> **Work to complete**:
The data below is to be retyped exactly, line by line.

Top of Data records

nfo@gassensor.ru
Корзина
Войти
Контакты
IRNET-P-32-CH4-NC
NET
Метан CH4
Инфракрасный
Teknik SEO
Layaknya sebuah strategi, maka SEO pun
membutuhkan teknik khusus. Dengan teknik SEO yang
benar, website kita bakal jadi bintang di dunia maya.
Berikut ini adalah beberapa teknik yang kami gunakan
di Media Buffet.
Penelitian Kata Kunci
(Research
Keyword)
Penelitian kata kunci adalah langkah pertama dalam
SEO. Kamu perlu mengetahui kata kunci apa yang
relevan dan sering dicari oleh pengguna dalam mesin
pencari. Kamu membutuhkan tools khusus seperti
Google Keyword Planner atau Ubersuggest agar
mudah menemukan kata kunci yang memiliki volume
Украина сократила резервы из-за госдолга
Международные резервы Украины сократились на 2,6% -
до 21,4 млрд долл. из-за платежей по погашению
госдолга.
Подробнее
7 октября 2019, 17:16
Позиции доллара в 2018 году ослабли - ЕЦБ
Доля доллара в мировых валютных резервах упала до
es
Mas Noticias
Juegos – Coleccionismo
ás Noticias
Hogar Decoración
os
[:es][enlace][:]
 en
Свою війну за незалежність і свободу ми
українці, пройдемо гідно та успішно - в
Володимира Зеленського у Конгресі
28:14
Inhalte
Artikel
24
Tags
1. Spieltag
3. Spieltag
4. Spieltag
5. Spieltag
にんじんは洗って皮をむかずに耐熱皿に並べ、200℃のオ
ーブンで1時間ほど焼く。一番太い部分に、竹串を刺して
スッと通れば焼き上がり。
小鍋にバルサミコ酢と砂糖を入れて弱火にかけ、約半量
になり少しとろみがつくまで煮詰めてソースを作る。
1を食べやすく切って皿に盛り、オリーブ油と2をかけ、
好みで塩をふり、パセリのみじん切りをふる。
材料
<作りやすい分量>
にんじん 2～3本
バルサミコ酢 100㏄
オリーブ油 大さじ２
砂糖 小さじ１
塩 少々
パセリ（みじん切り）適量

Bottom of Data records

> **Solution to the problem**:
nfo@gassensor.ru
Корзина
Войти
Контакты
IRNET-P-32-CH4-NC
NET
Метан CH4
Инфракрасный
Teknik SEO
Layaknya sebuah strategi, maka SEO pun
membutuhkan teknik khusus. Dengan teknik SEO yang
benar, website kita bakal jadi bintang di dunia maya.
Berikut ini adalah beberapa teknik yang kami gunakan
di Media Buffet.
Penelitian Kata Kunci
(Research
Keyword)
Penelitian kata kunci adalah langkah pertama dalam
SEO. Kamu perlu mengetahui kata kunci apa yang
relevan dan sering dicari oleh pengguna dalam mesin
pencari. Kamu membutuhkan tools khusus seperti
Google Keyword Planner atau Ubersuggest agar
mudah menemukan kata kunci yang memiliki volume
Украина сократила резервы из-за госдолга
Международные резервы Украины сократились на 2,6% -
до 21,4 млрд долл. из-за платежей по погашению
госдолга.
Подробнее
7 октября 2019, 17:16
Позиции доллара в 2018 году ослабли - ЕЦБ
Доля доллара в мировых валютных резервах упала до
es
Mas Noticias
Juegos – Coleccionismo
ás Noticias
Hogar Decoración
os
[:es][enlace][:]
 en
Свою війну за незалежність і свободу ми
українці, пройдемо гідно та успішно - в
Володимира Зеленського у Конгресі
28:14
Inhalte
Artikel
24
Tags
1. Spieltag
3. Spieltag
4. Spieltag
5. Spieltag
にんじんは洗って皮をむかずに耐熱皿に並べ、200℃のオ
ーブンで1時間ほど焼く。一番太い部分に、竹串を刺して
スッと通れば焼き上がり。
小鍋にバルサミコ酢と砂糖を入れて弱火にかけ、約半量
になり少しとろみがつくまで煮詰めてソースを作る。
1を食べやすく切って皿に盛り、オリーブ油と2をかけ、
好みで塩をふり、パセリのみじん切りをふる。
材料
<作りやすい分量>
にんじん 2～3本
バルサミコ酢 100㏄
オリーブ油 大さじ２
砂糖 小さじ１
塩 少々
パセリ（みじん切り）適量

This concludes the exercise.